→ **Text shown**
General Terms and Conditions

of SEMICON-PRO GMBH (Status 2009)

 

 

I. General Conditions:

 

These General Terms and Conditions for deliveries and business transactions apply to all offers, deliveries and services by SEMICON PRO GMBH GbR (hereinafter SEMICON) to their Customers (hereinafter CU). Deviations from the General Terms and Conditions of SEMICON apply only when expressly approved in writing by SEMICON.

 

Any regulations contradicting or deviating from the SEMICON General Terms and Conditions or contract-altering regulations from the CU are hereby rejected; these will only become valid for SEMICON if SEMICON agrees to these alterations in writing. This also applies particularly to orders made with reference to the CU’s general terms and conditions.

 

The SEMICON General Terms and Conditions are also the basis for all future business dealings between SEMICON and the CU.

 

The CU has the non-exclusive right to use the standard software and firmware with the agreed characteristics in unchanged form on the agreed devices. The CU may backup the standard software without express agreement.

 

Partial deliveries are acceptable as long as this can reasonably be expected from the CU.

 

 

II. Prices, Terms and Conditions of Payment and Invoicing

 

The prices are ex works excluding packaging plus the valid legal value added tax.

→ **Data section**
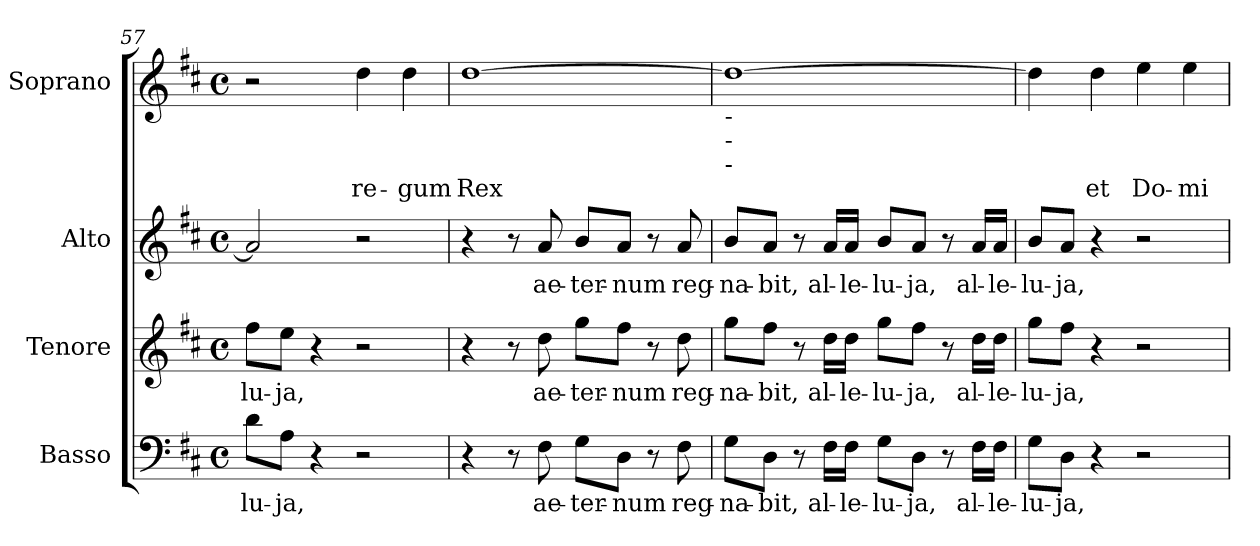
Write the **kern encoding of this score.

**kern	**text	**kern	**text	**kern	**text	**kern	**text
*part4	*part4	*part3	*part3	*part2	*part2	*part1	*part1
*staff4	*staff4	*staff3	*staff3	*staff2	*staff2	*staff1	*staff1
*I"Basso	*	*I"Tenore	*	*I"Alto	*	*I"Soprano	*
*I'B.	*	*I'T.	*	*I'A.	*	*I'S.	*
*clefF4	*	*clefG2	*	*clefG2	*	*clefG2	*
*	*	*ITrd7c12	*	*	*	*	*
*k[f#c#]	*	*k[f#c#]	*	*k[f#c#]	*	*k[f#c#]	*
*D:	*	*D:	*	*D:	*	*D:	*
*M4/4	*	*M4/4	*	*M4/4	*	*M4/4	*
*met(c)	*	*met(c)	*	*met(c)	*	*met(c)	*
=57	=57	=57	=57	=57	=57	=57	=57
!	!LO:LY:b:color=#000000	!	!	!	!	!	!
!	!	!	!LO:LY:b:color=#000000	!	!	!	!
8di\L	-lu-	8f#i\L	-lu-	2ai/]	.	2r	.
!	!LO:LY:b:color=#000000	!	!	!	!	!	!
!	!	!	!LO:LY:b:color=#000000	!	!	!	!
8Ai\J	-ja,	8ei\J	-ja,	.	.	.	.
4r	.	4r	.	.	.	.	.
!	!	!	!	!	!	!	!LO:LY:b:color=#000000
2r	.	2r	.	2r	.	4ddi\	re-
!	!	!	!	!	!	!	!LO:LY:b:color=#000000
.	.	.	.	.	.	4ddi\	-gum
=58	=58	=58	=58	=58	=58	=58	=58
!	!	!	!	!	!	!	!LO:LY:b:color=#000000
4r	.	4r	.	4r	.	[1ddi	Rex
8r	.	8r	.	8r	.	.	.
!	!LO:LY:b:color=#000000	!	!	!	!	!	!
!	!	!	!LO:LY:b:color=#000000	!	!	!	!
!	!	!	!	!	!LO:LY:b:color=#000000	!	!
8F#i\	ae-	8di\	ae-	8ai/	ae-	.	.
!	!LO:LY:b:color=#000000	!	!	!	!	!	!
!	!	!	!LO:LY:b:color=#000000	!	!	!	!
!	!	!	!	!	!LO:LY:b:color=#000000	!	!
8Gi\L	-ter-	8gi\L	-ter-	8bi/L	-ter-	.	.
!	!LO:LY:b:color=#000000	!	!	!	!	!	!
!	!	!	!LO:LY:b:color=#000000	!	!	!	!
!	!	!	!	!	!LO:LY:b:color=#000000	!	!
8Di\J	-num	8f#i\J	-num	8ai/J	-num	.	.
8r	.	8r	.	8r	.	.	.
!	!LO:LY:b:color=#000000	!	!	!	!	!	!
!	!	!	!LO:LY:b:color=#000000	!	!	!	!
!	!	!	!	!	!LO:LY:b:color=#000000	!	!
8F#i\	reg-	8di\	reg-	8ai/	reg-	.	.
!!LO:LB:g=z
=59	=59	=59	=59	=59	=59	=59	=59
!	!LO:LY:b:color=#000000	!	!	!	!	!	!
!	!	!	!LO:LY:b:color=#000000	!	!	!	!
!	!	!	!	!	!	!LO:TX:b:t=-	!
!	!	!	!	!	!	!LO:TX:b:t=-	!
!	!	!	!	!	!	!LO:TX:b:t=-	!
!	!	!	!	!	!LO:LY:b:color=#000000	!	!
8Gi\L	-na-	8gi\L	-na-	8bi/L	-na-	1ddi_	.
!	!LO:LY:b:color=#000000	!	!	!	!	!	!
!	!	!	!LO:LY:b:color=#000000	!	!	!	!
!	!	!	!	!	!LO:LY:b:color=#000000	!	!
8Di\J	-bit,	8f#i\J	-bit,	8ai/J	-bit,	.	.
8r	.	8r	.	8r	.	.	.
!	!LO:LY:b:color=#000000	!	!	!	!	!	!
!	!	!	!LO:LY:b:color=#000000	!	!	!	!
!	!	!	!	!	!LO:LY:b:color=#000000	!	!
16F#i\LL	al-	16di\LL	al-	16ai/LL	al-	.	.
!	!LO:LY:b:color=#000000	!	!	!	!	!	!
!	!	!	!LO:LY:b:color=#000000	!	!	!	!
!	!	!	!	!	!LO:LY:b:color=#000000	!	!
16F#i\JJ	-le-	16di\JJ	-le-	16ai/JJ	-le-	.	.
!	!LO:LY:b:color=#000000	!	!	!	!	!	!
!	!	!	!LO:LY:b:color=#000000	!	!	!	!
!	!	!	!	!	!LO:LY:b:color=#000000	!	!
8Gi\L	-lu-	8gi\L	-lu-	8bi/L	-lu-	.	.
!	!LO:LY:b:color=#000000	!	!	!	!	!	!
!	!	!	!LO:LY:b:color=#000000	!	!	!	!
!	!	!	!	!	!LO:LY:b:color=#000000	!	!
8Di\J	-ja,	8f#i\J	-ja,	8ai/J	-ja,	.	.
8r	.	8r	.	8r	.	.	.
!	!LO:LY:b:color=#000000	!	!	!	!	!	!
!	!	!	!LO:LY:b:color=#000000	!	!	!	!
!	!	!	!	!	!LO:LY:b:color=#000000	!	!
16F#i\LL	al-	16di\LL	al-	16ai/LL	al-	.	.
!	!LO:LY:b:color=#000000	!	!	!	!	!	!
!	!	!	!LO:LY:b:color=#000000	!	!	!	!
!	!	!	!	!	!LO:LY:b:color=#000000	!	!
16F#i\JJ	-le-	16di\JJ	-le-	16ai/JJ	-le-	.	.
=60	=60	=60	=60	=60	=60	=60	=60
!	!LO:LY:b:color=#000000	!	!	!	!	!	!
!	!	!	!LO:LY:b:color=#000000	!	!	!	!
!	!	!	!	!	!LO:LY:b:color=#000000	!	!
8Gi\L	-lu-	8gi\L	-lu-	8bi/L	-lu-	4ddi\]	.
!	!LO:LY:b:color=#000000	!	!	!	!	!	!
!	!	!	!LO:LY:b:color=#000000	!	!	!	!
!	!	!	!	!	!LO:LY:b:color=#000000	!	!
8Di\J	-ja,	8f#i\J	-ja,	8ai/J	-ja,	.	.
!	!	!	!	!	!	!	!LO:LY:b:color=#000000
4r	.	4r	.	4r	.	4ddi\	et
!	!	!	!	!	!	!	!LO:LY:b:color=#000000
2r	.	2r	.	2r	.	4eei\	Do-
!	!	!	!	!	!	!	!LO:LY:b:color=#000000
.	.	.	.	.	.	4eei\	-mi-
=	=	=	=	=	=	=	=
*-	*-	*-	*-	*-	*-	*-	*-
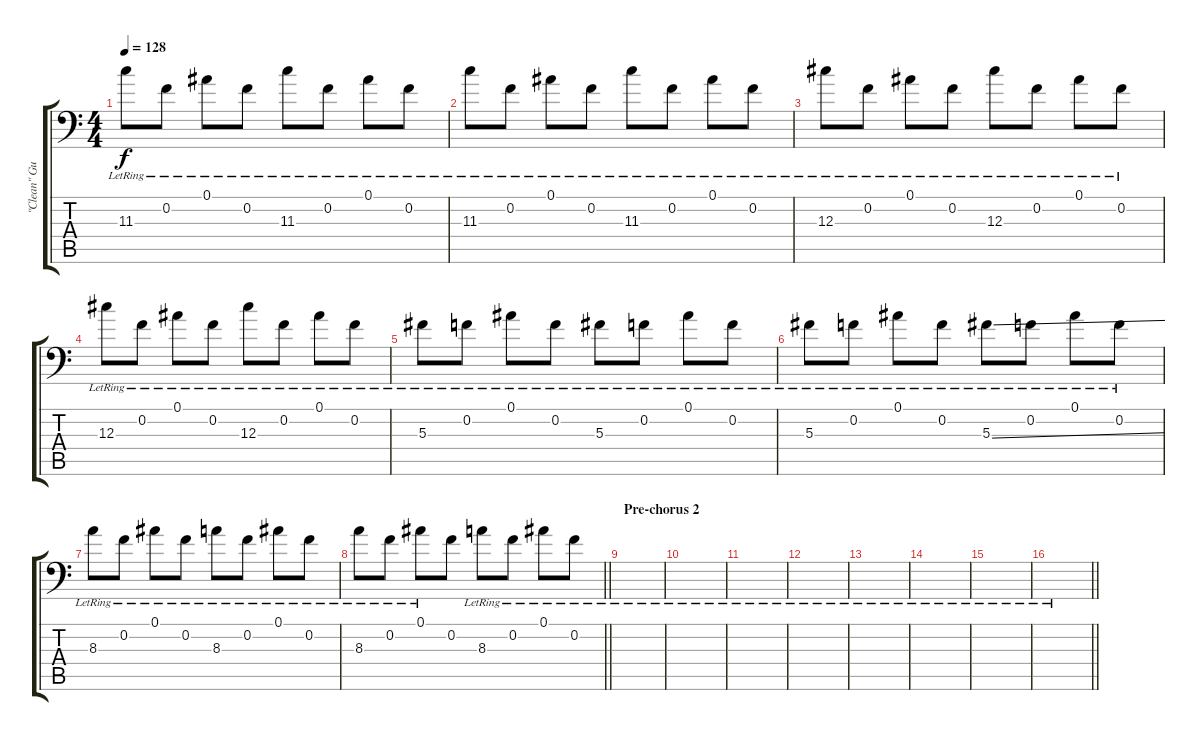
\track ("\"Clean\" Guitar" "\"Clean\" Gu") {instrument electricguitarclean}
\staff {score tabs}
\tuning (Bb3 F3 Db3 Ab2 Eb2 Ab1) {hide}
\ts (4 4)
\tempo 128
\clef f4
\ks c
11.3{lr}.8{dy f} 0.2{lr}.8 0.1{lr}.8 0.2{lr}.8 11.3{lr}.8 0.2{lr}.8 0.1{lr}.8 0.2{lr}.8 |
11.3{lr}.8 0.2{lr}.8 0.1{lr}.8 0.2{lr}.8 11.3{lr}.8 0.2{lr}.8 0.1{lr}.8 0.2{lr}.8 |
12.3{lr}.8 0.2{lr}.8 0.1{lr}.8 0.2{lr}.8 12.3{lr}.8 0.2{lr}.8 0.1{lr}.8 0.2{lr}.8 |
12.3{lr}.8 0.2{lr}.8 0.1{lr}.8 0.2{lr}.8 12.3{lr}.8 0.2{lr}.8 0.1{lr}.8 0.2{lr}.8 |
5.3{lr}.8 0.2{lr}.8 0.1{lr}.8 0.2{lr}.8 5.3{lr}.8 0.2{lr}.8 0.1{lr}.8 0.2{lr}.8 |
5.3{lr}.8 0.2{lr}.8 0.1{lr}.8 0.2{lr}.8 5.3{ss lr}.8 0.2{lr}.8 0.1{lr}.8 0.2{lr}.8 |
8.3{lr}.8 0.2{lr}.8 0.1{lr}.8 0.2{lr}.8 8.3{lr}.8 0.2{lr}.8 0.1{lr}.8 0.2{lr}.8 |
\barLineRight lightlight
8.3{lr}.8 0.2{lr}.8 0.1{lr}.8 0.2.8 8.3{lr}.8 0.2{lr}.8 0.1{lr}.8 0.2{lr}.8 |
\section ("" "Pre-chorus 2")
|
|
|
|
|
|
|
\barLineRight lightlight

--

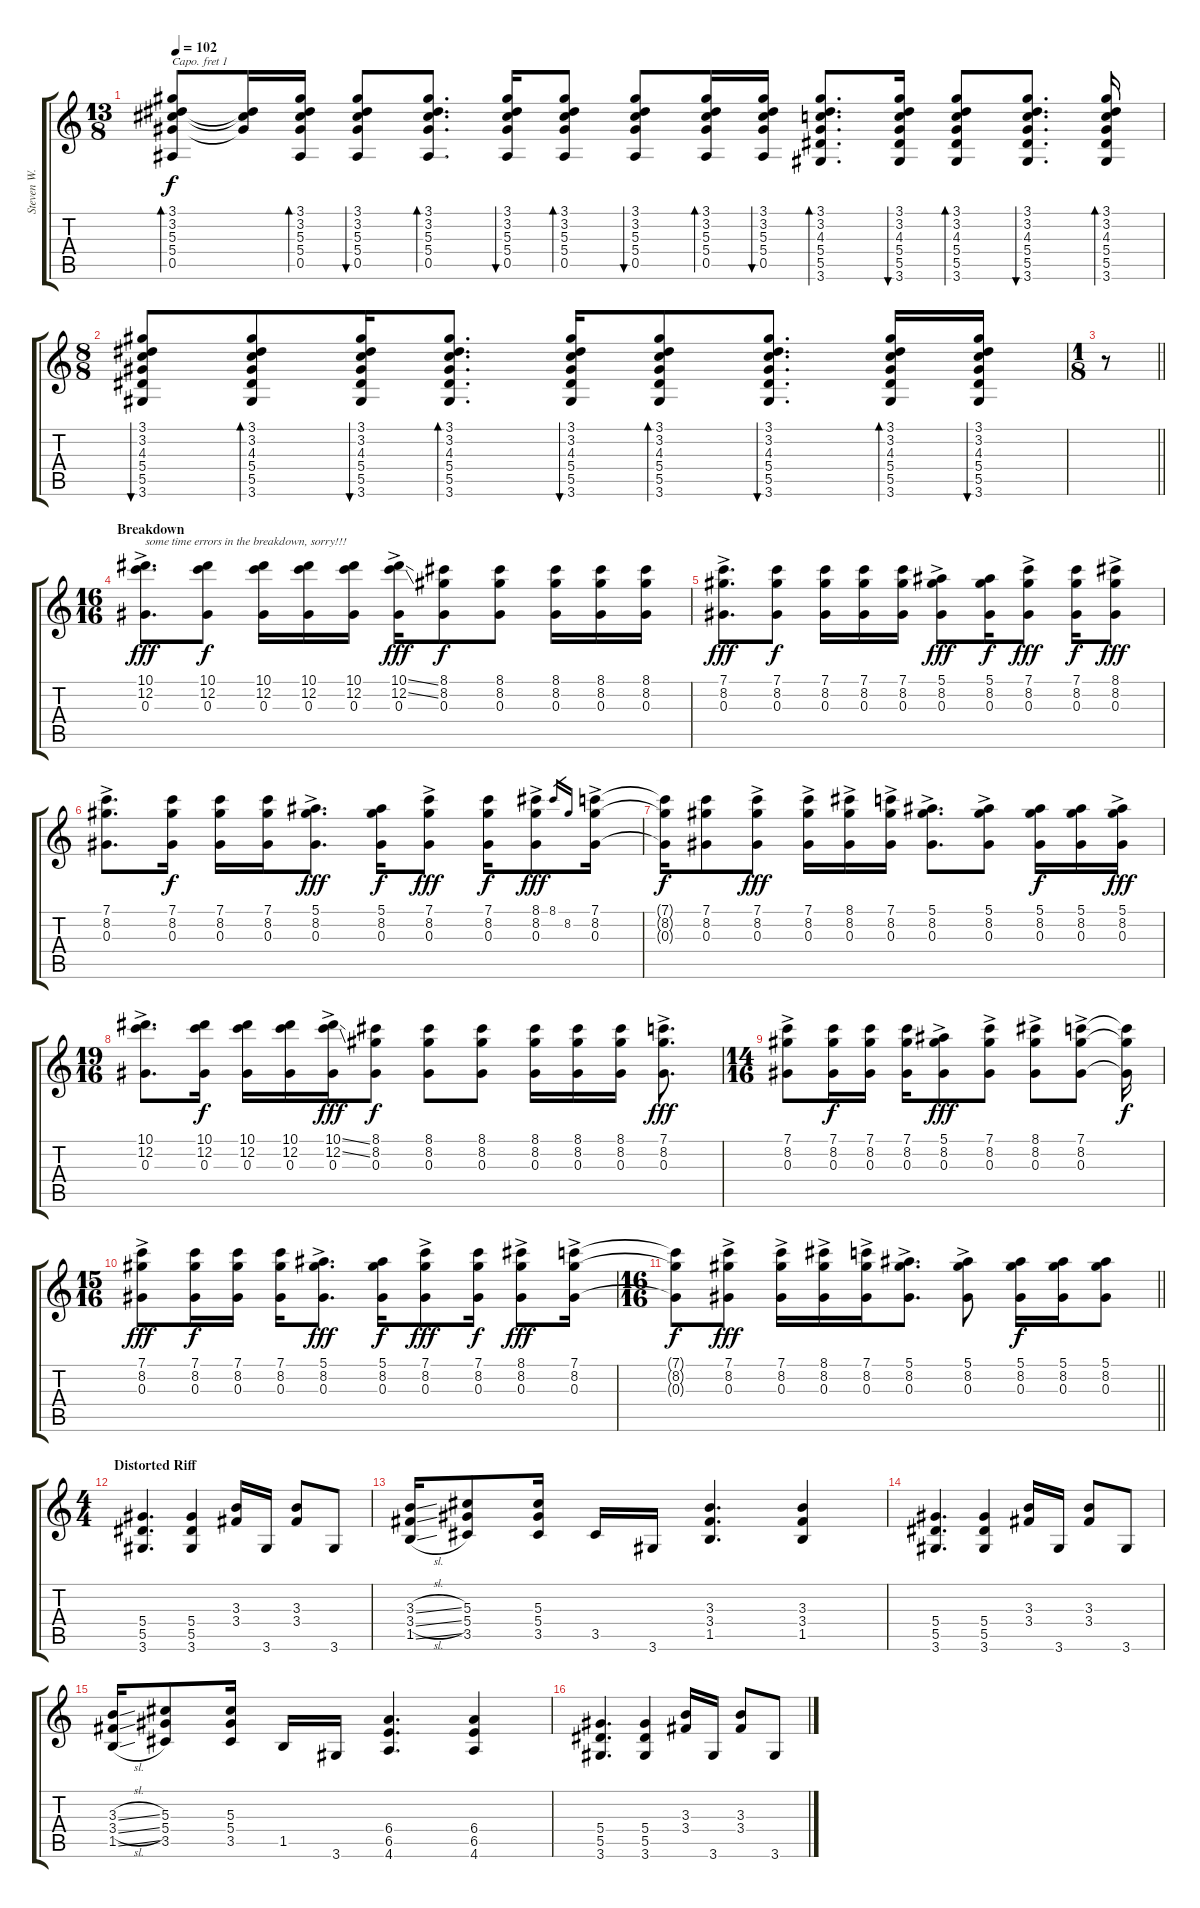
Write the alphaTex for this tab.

→ **Instruction**
Duplicate everything in the terms and conditions from "Any regulations contradicting" down to "without express agreement.". The data are separate material and are not connected to the terms and conditions.

→ **The completed task**
Any regulations contradicting or deviating from the SEMICON General Terms and Conditions or contract-altering regulations from the CU are hereby rejected; these will only become valid for SEMICON if SEMICON agrees to these alterations in writing. This also applies particularly to orders made with reference to the CU’s general terms and conditions.

 

The SEMICON General Terms and Conditions are also the basis for all future business dealings between SEMICON and the CU.

 

The CU has the non-exclusive right to use the standard software and firmware with the agreed characteristics in unchanged form on the agreed devices. The CU may backup the standard software without express agreement.